For chrissake, just make up an analysis already! We have a lab here to run, y’know?

Ben Hyde sends along this:

Stuck in the middle of the supplemental data, reporting the total workup for their compounds, was this gem:

Emma, please insert NMR data here! where are they? and for this compound, just make up an elemental analysis . . .

I’m reminded of our recent discussions of coauthorship, where I argued that I see real advantages to having multiple people taking responsibility for the result. Jay Verkuilen responded: “On the flipside of collaboration . . . is diffusion of responsibility, where everybody thinks someone else ‘has that problem’ and thus things don’t get solved.” That’s what seems to have happened (hilariously) here.

10 thoughts on “For chrissake, just make up an analysis already! We have a lab here to run, y’know?

  1. I’m guessing his excuse will be a lack of command over English and “make up” was used as “do” or “run” or “prepare”.

    • I guess you could be right. Being a German native speaker myself
      (as probably the author of the note), I first read this “make up”
      expression as meaning “perform” or something like that, before I
      became aware that this is a kind of false friend and does mean
      something very different indeed.

    • You may be right that this will be the excuse, but the word “just” really belies this possibility, in this context it clearly means “instead of actually performing it” and I don’t think a non-native speaker who intended the phrase to mean “perform the elemental analysis” would have used the word just.

      • Hmm…I’m no native speaker but still couldn’t someone say “Arghh! Just go and make the piping longer like he wanted!” or “Why don’t you just make those damn changes and get rid of him” or “Just do whatever it takes to make him happy” something like that?

        PS. I’m not naive enough to believe that’s what he meant! :)

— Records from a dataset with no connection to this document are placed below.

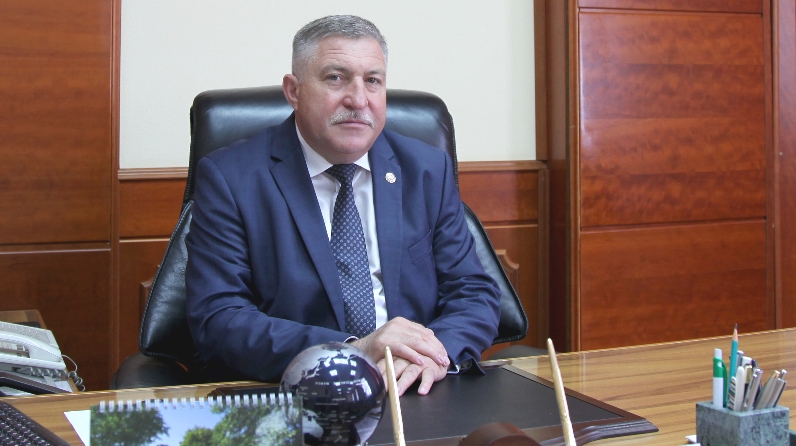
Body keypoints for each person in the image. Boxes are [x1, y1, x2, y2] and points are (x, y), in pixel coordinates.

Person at [185, 15, 500, 396]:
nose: (358, 100)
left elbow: (473, 291)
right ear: (294, 91)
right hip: (300, 392)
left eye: (373, 81)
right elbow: (219, 318)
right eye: (336, 78)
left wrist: (433, 354)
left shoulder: (426, 169)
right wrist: (353, 351)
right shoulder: (231, 177)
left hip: (416, 388)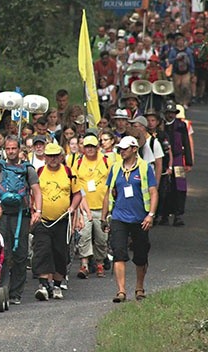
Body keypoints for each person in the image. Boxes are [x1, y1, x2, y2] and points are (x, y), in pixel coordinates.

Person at [0, 135, 42, 305]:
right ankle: (2, 288)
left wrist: (37, 211)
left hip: (21, 216)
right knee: (1, 253)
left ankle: (16, 292)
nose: (10, 152)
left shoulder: (27, 169)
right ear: (4, 150)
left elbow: (36, 190)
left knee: (20, 254)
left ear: (19, 149)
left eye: (14, 148)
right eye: (8, 148)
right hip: (1, 216)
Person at [101, 136, 158, 303]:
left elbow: (153, 192)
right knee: (119, 252)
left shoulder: (145, 168)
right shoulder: (116, 167)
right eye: (120, 149)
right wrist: (104, 217)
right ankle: (121, 290)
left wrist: (151, 215)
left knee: (141, 255)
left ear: (134, 149)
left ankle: (139, 287)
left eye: (125, 148)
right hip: (119, 216)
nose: (122, 151)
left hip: (140, 218)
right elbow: (107, 192)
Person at [33, 144, 82, 301]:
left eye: (56, 156)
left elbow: (77, 194)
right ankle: (43, 285)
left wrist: (72, 208)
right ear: (45, 157)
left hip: (62, 220)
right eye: (49, 156)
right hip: (43, 219)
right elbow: (32, 192)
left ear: (61, 157)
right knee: (42, 250)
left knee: (60, 252)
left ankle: (57, 284)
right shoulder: (39, 172)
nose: (53, 159)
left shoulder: (68, 172)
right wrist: (34, 210)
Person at [72, 135, 112, 279]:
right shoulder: (77, 163)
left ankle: (100, 263)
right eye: (87, 146)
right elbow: (75, 187)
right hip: (84, 206)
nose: (89, 149)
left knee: (102, 238)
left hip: (102, 207)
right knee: (84, 236)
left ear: (97, 147)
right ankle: (84, 265)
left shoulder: (107, 161)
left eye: (92, 146)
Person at [163, 101, 193, 226]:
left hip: (178, 159)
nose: (171, 115)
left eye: (172, 113)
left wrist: (189, 162)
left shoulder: (181, 125)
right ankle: (163, 214)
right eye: (168, 113)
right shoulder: (162, 126)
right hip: (164, 159)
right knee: (165, 187)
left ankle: (178, 215)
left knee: (179, 186)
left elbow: (186, 143)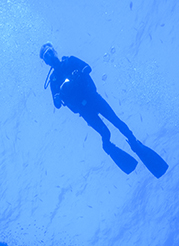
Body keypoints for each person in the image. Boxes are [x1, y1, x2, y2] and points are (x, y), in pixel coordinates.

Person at [39, 44, 167, 177]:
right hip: (84, 110)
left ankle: (135, 144)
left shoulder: (70, 61)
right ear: (46, 62)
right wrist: (59, 96)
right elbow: (57, 105)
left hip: (94, 98)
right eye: (45, 56)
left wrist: (79, 73)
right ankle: (108, 147)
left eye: (49, 52)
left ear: (55, 51)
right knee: (105, 133)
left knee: (118, 123)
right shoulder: (53, 81)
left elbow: (88, 67)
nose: (49, 56)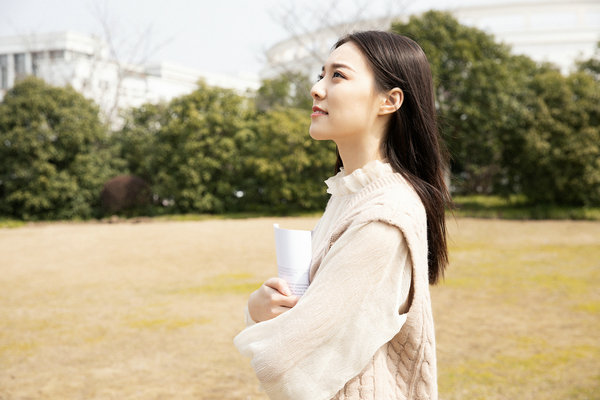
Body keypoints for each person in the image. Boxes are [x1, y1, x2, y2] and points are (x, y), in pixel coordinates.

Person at [234, 30, 451, 400]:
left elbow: (282, 363)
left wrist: (256, 318)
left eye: (338, 75)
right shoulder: (351, 193)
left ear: (389, 100)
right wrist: (263, 307)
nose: (317, 89)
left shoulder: (384, 217)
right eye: (322, 74)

  2. As we follow this story, let’s remember to pass out generous portions of blame to the Editors and Referees too. In most debates regarding the utility of professional Journals, they have us believe that professional proofreading is one of the value additions they have to offer. Sigh.

    PS. Yes, I know this was in the Supplementary Info.

    • A side-note on the utility of journals and the value they are supposed to add:

      Not only do journals not proofread, they can even mangle camera-ready copy. I once delivered a LaTeXed camera-ready paper to Springer, and they managed to introduce a typo in *first word* of the title:

      http://link.springer.com/article/10.1023/A:1025480005462

      You have to actually go into the .tex file to introduce a typo into the title.

      • Oooh, that hurts – really obfuscates the meaning. Do people cite it using the published title? Couldn’t you get them to correct it?

        • It was 10 years ago; I was young (academically anyway). I didn’t think I could just ask them to fix it.

  3. For non-chemists reading, it’s important to note that elemental analyses are notoriously finicky, and only give really excellent agreement with well-behaved compounds; the structure in this case is likely to be a real beast in this regard. People sometimes submit duplicate batches to multiple vendor labs hoping one will be consistent with the expected. This fact makes it quite certain that the ‘just’ and ‘make up’ aren’t just strange syntax/language issues.